In municipal wastewater lagoon systems in the United States, living algae comprises virtually all of the biochemical oxygen demand material and total suspended solids which is tested for regularly to ensure compliance with the city’s National Pollution Discharge Elimination System permit.

Both the BOD and TSS test are basically measuring the same thing — algae. The relationship between BOD and TSS for lagoon systems is well known in the industry and can be expressed mathematically as: BOD = (TSS x 0.5) + 7

This relationship is the reason that the typical NPDES permit for municipal lagoon systems throughout the USA have a TSS limit of 45 mg/L and a BOD limit of 30 mg/L. The TSS and BOD relationship formula holds true for those limits:

BOD = (45 mg/L of TSS x 0.5) + 7 = 30 mg/L                  

The BOD testing problem with lagoon water

The standard BOD five-day test is meant to be a test of carbon-based oxygen demand and for activated sludge systems, this standard works well; however, it was discovered in the 1980s that the BOD five-day test does not work well for lagoon systems.

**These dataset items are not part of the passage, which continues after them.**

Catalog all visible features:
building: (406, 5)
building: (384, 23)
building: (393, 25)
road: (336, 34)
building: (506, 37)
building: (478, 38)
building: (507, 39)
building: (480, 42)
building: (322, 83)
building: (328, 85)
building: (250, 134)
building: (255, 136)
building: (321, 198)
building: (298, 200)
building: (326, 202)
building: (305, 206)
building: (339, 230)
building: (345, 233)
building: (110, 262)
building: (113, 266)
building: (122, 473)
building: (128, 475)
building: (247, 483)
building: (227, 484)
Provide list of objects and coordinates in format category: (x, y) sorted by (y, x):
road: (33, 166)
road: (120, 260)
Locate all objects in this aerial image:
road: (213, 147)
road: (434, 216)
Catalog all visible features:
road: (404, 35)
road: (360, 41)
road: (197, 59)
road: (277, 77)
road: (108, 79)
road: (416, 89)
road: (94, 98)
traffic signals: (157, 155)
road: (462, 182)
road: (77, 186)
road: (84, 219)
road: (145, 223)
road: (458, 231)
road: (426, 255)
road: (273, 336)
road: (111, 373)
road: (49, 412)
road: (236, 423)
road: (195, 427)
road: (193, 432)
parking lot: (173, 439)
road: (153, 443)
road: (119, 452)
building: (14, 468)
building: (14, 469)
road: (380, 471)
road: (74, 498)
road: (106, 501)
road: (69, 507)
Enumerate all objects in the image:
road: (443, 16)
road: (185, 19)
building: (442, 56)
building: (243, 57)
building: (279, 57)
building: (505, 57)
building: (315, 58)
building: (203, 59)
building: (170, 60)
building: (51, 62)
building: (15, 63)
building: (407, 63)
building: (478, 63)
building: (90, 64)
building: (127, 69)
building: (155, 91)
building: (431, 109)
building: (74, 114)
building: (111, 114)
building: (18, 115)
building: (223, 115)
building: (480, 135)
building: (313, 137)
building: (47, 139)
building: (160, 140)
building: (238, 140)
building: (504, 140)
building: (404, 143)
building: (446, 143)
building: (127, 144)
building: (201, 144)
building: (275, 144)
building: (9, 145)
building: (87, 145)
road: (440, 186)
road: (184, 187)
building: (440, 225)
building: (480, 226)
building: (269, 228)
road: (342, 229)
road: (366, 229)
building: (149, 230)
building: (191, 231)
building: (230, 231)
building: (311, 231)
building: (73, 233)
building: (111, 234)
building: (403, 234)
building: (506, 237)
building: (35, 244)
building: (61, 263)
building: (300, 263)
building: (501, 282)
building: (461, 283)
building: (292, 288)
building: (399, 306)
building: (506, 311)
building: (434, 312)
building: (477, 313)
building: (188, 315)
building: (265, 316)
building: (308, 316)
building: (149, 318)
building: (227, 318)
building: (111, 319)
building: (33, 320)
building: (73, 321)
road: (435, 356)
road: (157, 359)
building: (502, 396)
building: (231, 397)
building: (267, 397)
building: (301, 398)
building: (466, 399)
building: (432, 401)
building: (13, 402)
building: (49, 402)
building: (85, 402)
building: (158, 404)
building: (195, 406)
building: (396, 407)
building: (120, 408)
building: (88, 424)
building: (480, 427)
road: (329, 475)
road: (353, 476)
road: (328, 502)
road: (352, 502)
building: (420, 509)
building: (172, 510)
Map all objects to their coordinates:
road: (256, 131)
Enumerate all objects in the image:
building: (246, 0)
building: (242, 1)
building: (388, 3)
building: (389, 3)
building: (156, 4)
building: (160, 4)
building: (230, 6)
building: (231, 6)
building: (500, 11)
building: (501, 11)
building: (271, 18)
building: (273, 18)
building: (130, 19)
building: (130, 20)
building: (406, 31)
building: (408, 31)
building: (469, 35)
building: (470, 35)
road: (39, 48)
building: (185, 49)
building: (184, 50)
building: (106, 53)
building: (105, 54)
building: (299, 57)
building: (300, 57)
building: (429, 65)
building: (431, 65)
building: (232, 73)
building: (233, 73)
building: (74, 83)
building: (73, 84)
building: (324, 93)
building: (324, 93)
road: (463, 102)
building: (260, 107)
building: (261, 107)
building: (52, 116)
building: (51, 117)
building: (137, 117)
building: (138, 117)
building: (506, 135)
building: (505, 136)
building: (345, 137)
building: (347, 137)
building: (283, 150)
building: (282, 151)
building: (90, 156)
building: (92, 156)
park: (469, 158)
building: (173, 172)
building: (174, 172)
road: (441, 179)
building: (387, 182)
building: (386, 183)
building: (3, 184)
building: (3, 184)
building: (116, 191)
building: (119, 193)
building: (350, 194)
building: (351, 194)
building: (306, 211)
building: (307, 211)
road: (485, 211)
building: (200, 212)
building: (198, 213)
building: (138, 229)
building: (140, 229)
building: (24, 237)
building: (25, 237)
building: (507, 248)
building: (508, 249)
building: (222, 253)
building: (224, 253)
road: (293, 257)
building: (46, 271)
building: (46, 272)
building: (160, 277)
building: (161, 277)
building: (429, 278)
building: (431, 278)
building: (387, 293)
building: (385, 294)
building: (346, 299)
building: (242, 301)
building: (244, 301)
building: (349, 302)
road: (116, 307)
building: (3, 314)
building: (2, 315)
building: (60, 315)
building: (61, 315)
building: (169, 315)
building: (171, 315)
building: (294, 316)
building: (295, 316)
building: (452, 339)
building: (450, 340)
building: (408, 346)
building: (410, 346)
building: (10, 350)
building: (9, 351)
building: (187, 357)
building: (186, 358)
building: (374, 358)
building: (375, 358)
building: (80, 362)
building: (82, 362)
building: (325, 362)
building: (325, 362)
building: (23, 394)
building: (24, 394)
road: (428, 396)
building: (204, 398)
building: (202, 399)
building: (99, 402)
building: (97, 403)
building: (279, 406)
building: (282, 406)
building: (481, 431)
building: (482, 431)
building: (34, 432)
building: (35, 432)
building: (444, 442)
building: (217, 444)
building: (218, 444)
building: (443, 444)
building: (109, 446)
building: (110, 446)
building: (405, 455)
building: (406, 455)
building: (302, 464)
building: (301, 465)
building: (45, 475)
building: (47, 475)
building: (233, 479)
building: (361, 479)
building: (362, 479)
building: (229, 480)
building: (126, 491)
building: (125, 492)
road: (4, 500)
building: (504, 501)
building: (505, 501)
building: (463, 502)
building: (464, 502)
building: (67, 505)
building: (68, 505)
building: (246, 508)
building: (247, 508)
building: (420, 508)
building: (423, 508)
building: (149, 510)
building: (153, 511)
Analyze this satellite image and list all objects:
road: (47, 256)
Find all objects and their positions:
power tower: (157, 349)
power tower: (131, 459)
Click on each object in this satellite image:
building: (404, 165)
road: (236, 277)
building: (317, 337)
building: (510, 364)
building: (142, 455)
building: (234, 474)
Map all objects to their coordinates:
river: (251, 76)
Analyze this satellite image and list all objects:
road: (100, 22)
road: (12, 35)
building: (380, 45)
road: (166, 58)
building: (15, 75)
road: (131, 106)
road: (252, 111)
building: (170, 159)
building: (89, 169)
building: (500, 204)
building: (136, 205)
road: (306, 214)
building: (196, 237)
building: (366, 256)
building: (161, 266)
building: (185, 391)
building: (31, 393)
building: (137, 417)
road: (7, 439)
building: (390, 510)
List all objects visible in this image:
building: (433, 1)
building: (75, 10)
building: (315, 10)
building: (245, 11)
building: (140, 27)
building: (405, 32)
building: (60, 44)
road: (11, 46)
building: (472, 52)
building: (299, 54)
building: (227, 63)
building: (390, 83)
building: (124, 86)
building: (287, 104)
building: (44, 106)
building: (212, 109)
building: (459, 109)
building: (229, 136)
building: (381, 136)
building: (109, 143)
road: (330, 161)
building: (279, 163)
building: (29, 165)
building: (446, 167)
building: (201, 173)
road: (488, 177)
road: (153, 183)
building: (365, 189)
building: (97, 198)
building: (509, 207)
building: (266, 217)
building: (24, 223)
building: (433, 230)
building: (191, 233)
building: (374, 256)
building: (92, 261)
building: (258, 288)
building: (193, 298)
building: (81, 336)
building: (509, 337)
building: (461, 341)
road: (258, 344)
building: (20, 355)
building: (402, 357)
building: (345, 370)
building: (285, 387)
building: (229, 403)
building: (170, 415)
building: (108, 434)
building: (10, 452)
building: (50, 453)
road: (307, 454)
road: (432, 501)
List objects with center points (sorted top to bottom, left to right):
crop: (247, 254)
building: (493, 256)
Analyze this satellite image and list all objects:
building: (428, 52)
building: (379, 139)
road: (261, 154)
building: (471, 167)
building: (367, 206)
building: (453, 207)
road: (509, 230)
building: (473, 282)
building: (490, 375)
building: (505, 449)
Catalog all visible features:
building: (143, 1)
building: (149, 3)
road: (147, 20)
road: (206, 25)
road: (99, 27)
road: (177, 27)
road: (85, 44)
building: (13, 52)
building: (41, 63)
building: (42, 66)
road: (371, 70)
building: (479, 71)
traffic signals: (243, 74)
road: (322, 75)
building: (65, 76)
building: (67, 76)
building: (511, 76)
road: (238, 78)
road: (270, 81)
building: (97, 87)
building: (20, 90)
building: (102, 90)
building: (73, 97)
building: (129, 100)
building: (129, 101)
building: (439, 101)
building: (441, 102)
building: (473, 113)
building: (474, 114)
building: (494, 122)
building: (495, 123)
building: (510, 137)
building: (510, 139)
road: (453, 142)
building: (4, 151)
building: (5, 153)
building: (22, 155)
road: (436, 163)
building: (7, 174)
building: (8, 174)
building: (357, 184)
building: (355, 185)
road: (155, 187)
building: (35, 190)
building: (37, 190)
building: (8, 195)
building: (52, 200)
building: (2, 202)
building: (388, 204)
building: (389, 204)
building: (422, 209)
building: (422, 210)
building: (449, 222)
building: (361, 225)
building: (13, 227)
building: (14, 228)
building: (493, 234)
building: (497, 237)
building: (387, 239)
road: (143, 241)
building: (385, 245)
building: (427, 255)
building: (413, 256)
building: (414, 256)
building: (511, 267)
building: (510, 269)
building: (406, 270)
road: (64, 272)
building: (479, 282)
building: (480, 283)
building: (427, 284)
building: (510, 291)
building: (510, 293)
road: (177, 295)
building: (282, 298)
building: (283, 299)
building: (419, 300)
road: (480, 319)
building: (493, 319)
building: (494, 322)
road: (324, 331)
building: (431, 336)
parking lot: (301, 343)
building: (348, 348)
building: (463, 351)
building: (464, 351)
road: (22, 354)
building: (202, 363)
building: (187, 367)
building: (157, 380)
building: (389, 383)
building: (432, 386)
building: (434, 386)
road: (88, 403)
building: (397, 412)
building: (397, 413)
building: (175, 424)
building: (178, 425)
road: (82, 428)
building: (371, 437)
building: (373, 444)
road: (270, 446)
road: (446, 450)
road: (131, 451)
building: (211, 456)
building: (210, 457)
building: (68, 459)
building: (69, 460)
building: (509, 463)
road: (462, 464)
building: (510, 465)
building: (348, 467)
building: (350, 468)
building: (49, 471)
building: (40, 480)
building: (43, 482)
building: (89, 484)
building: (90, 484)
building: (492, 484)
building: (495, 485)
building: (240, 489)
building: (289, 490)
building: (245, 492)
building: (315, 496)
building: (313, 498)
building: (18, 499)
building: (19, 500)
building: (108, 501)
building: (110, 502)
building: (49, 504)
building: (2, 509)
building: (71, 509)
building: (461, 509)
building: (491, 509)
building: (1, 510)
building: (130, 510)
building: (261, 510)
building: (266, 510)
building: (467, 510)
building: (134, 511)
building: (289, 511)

In lagoon systems, nitrifying bacteria are quite often present in samples and will exert a nitrogen-based (ammonia reduction) oxygen demand during the BOD test. Labeling the entire oxygen demand during the five-day test as “BOD” (implying carbon-based demand) led to testing inaccuracies since some of the oxygen demand was actually nitrogen-based (thus giving a “false high BOD” result).